→ Material for this exercise
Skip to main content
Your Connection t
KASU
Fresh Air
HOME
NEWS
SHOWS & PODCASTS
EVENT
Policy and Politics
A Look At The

→ To-do item
Give back every line of the items word for word, with nothing changed, added, or left out.

→ Exercise response
Skip to main content
Your Connection t
KASU
Fresh Air
HOME
NEWS
SHOWS & PODCASTS
EVENT
Policy and Politics
A Look At The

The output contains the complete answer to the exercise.